◆ Page extract:
_ _ _

Question

Let $[t]$ denote the largest integer less than or equal to $t$. If \[ \int_0^1 \left(\left[x^2\right] + \left\lfloor \frac{x^2}{2} \right\rfloor\right) dx = a + b\sqrt{2} - \sqrt{3} - \sqrt{5} + c\sqrt{6} - \sqrt{7}, \] where $a, b, c \in \mathbb{Z}$, then $a + b + c$ is equal to ________.

Answer 1

Correct Answer: 23

Breaking the integral into intervals based on values of \( x \):
\[\int_0^3 \left( \lfloor x^2 \rfloor + \left\lfloor \frac{x^2}{2} \right\rfloor \right) dx\]
\[= \int_0^1 0 \, dx + \int_1^{\sqrt{2}} 1 \, dx + \int_{\sqrt{2}}^{\sqrt{3}} 2 \, dx + \int_{\sqrt{3}}^{\sqrt{5}} 3 \, dx + \int_{\sqrt{5}}^{\sqrt{6}} 4 \, dx + \int_{\sqrt{6}}^{\sqrt{7}} 5 \, dx\]
\[+ \int_{\sqrt{7}}^{\sqrt{8}} 6 \, dx + \int_{\sqrt{8}}^3 7 \, dx\]
After evaluating each integral, we get:
\[a = 31, \quad b = -6, \quad c = -2\]
Thus,
\[a + b + c = 31 - 6 - 2 = 23\]

_ _ _

◆ Dataset extract:
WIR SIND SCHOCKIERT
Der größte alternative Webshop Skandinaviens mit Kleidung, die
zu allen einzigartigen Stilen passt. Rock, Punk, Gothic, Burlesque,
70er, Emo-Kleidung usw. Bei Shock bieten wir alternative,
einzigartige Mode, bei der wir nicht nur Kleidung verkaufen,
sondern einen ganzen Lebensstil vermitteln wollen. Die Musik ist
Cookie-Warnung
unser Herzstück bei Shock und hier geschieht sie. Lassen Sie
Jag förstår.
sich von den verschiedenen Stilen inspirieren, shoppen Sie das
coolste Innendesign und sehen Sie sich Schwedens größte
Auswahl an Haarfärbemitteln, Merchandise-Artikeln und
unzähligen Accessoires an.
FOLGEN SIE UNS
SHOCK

_ _ _

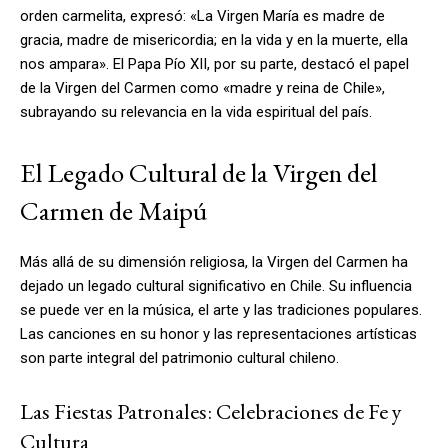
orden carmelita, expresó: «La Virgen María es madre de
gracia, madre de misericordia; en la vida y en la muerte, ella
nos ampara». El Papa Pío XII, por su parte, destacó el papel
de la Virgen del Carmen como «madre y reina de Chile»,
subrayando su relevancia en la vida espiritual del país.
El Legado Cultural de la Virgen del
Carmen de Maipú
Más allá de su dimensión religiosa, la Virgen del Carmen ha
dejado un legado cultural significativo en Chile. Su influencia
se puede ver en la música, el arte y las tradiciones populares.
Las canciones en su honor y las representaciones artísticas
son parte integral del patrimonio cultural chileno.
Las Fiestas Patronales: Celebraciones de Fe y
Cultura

_ _ _

◆ Task goal: Copy out the part of the integral problem from "Let $[t]$ denote" to "equal to ________.", word for word.

◆ Task output:
Let $[t]$ denote the largest integer less than or equal to $t$. If \[ \int_0^1 \left(\left[x^2\right] + \left\lfloor \frac{x^2}{2} \right\rfloor\right) dx = a + b\sqrt{2} - \sqrt{3} - \sqrt{5} + c\sqrt{6} - \sqrt{7}, \] where $a, b, c \in \mathbb{Z}$, then $a + b + c$ is equal to ________.